必須タスク 1 => AWS SDKのリトライに関する記事のうち、「GoでAWS SDK(AWS SDK」から「ことを前提に記載しています。」までの箇所を、「リトライ」を「再試行」に置換して書き出せ。
必須タスク 2 =>
次の記述(a)〜(c)がAWS SDKのリトライに関する記事の内容と合致するか、それぞれ「はい」か「いいえ」で答えよ。判断の根拠となる記事中の文言も、そのまま引用して添えること。
(a) 記事中の例では、Goのバージョンとしてv1.18.7が使われている。
(b) 実装例では、RetryMaxAttemptsに5が設定されている。
(c) Options.Retryerを指定しても、RetryMaxAttemptsとRetryModeで決まるリトライ挙動が適用される。
===== 記事 =====
概要

GoでAWS SDK(AWS SDK for Go v2)を叩く際、SDK呼び出しをリトライしたくなることがあります。

何パターンか方法があるため、書いてみました。

前提

本記事に出てくる例では、Goがv1.18.7、aws-sdk-go-v2のバージョンはv1.17.5を使用しています。

またリトライに関して、全てのSDK呼び出しをリトライするように一元的な設定も可能(clientインスタンス生成時に設定)ですが、本記事ではSDK呼び出し(=API呼び出し)ごとにリトライを設定・変更したいということを前提に記載しています。

例）s3.ListObjectsとiam.DeleteRoleでリトライの挙動を変える

リトライパターン

Options.RetryMaxAttempts

まず一番シンプルなのがこちら。

AWS SDKのClient生成やAPI呼び出し時に使用されるOptions構造体には、以下のように「RetryMaxAttempts」、「RetryMode」というリトライ用パラメータが存在します。

実装例

input := &iam.DeleteRoleInput{
    RoleName: roleName,
}

optFn := func(o *iam.Options) {
    o.RetryMaxAttempts = 3
    o.RetryMode = aws.RetryModeStandard
}

_, err := i.client.DeleteRole(ctx, input, optFn)

これらを指定するだけでRetryMaxAttemptsで指定した回数まで、exponential backoffなリトライを実行してくれるようになります。

Options.Retryer

さらにOptionsには、より細かいリトライアルゴリズムを実装するためのRetryerというパラメータがあります。

これを指定すると、上記で挙げた「RetryMaxAttempts」「RetryMode」ではなく、こちらで指定（実装）したリトライ挙動が適用されます。

このOptions.Retryerに指定するのは、RetryerやRetryerV2というinterfaceになります。

リトライの判断ロジック(IsErrorRetryable)や最大試行回数(MaxAttempts)、スリープ時間(RetryDelay)を調整する関数があり、これによってリトライの挙動のカスタマイズができます。

具体的には、IsErrorRetryableには「どのような時にリトライさせるか」をより詳細に指定したり、RetryDelayでは「ただのexponential backoffだけでなくランダムな秒数で待つ（Jitter）」ようなロジックを組んだりすることができるようになります。

SDKモジュール内のコード(実装例ではない)

type Retryer interface {
    // IsErrorRetryable returns if the failed attempt is retryable. This check
    // should determine if the error can be retried, or if the error is
    // terminal.
    IsErrorRetryable(error) bool

    // MaxAttempts returns the maximum number of attempts that can be made for
    // an attempt before failing. A value of 0 implies that the attempt should
    // be retried until it succeeds if the errors are retryable.
===== データセット抜粋 =====
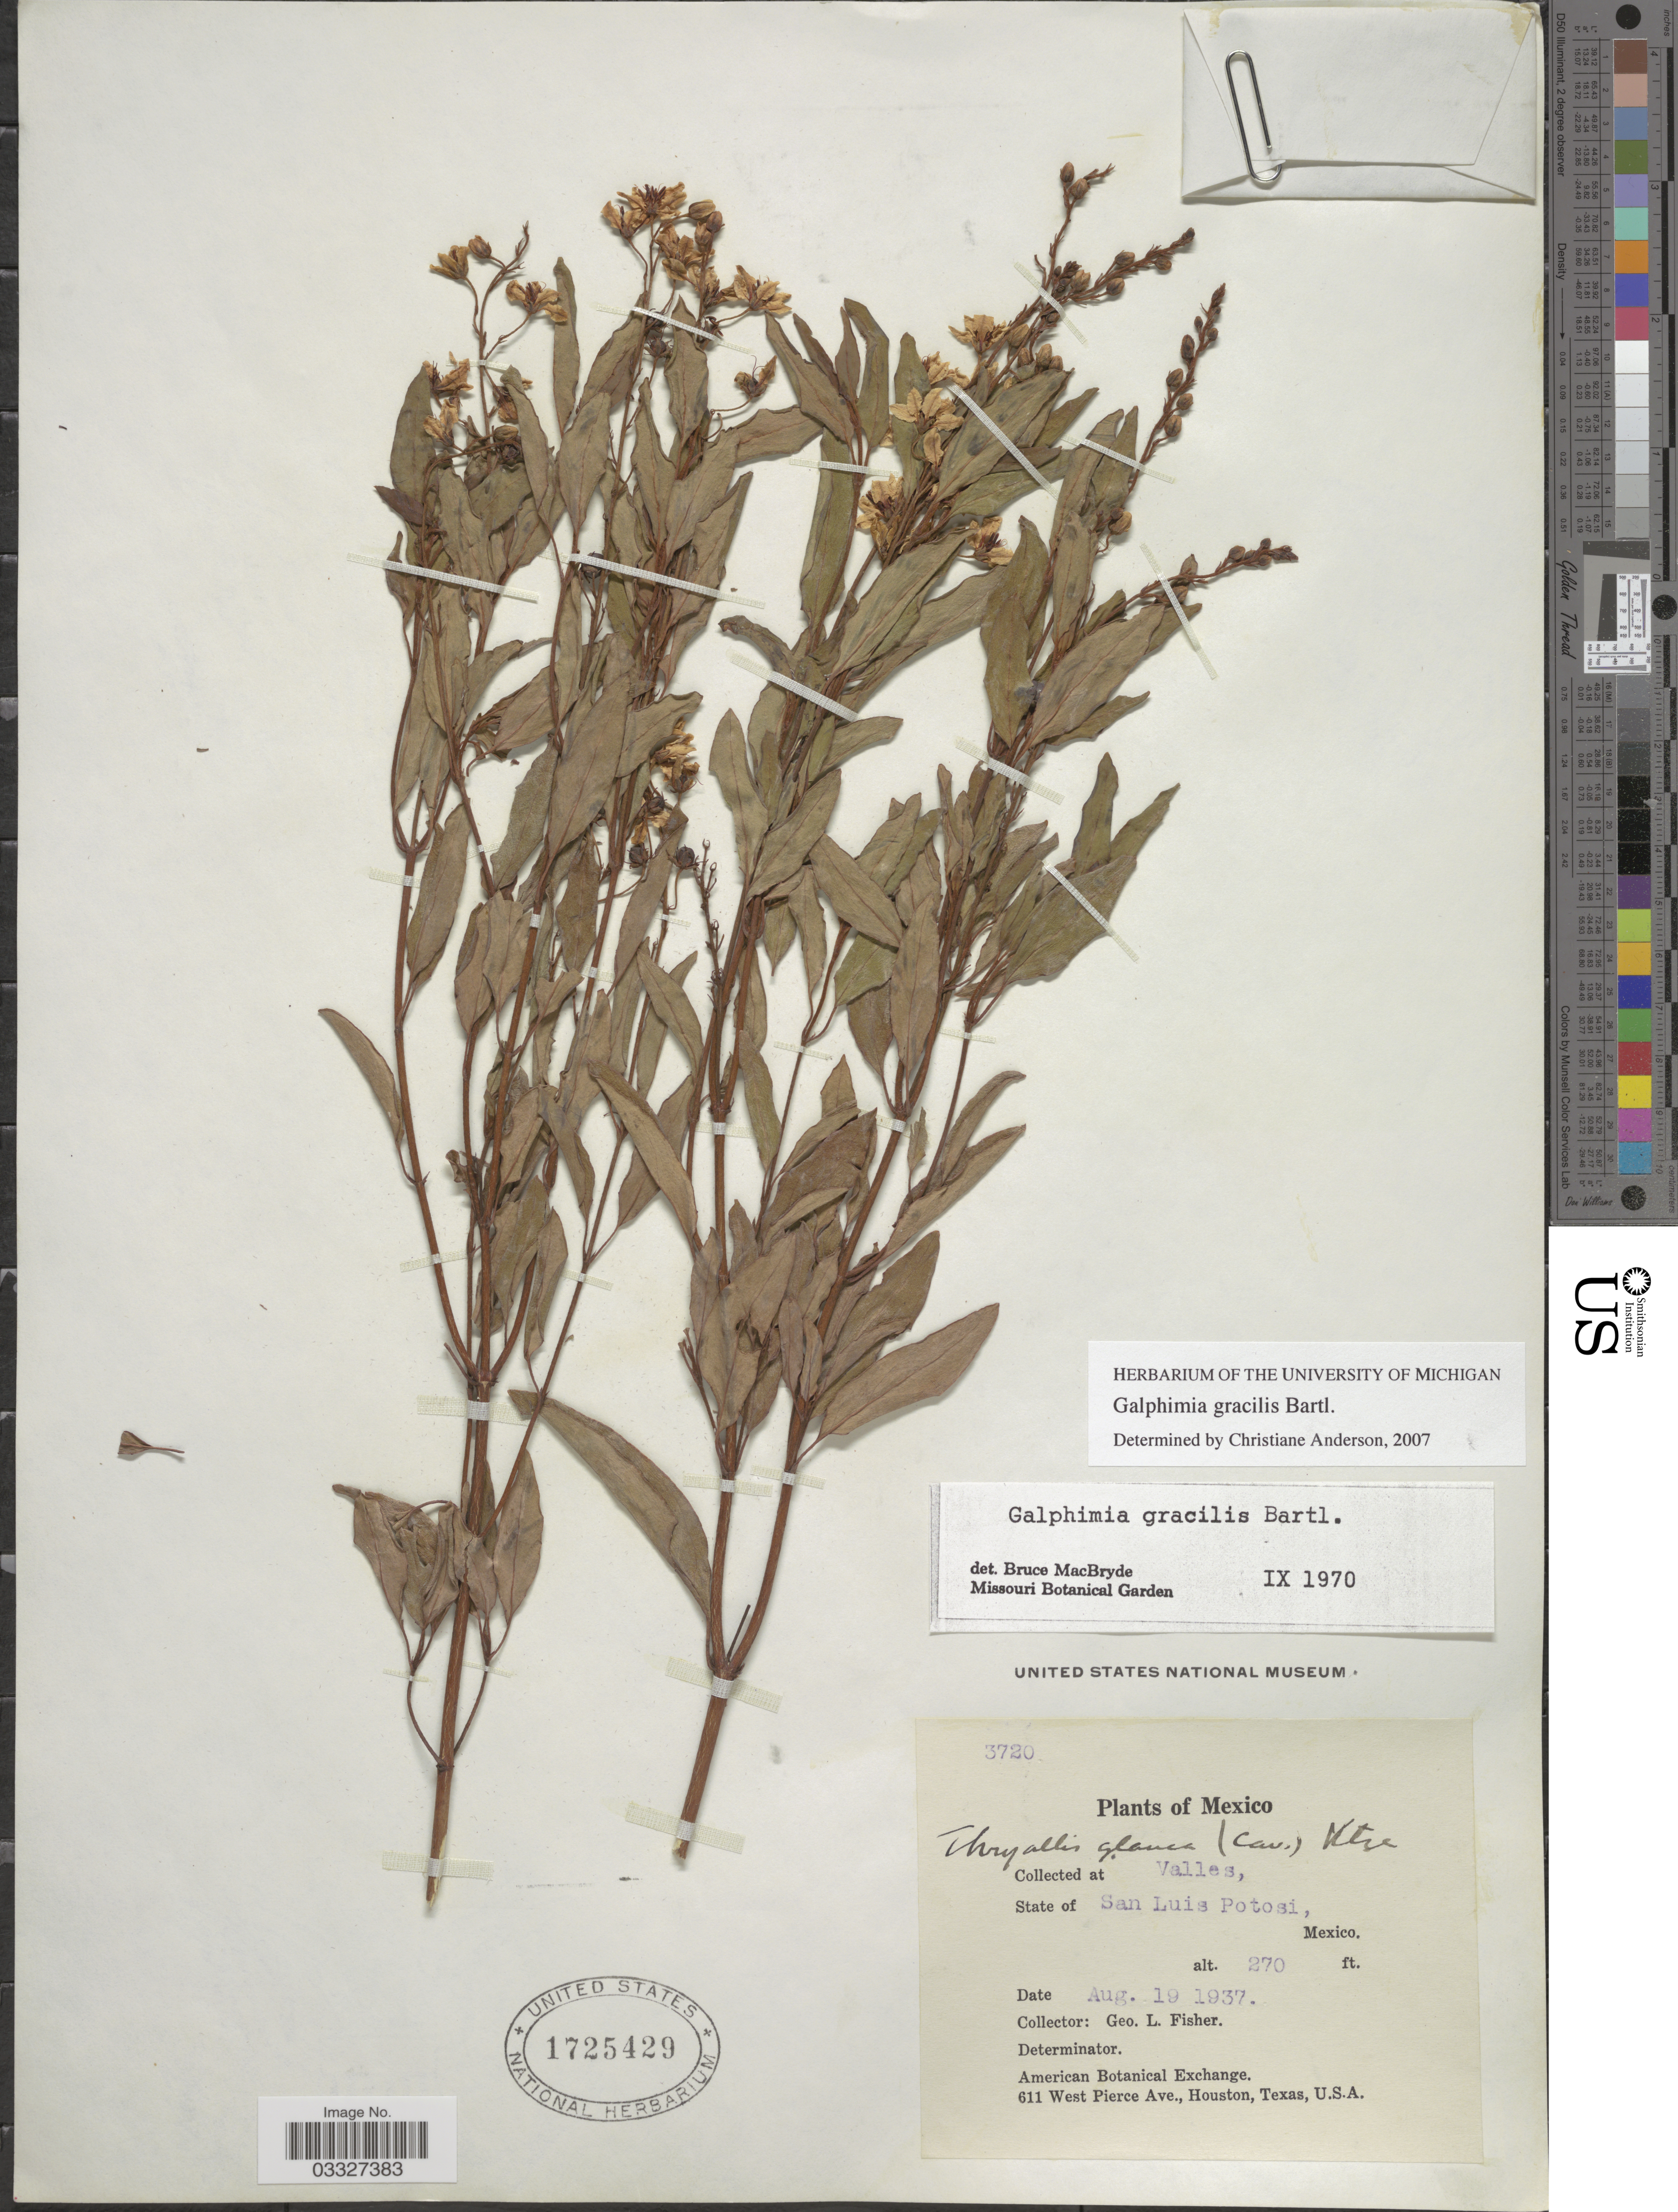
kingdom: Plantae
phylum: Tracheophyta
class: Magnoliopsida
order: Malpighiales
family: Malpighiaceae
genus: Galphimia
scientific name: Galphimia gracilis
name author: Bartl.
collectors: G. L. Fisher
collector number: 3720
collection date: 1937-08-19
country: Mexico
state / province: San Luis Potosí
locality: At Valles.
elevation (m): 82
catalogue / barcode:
=====
正解 1 =>
GoでAWS SDK(AWS SDK for Go v2)を叩く際、SDK呼び出しを再試行したくなることがあります。

何パターンか方法があるため、書いてみました。

前提

本記事に出てくる例では、Goがv1.18.7、aws-sdk-go-v2のバージョンはv1.17.5を使用しています。

また再試行に関して、全てのSDK呼び出しを再試行するように一元的な設定も可能(clientインスタンス生成時に設定)ですが、本記事ではSDK呼び出し(=API呼び出し)ごとに再試行を設定・変更したいということを前提に記載しています。

正解 2 =>
(a) はい。『本記事に出てくる例では、Goがv1.18.7、aws-sdk-go-v2のバージョンはv1.17.5を使用しています。』
(b) いいえ。『o.RetryMaxAttempts = 3』
(c) いいえ。『これを指定すると、上記で挙げた「RetryMaxAttempts」「RetryMode」ではなく、こちらで指定（実装）したリトライ挙動が適用されます。』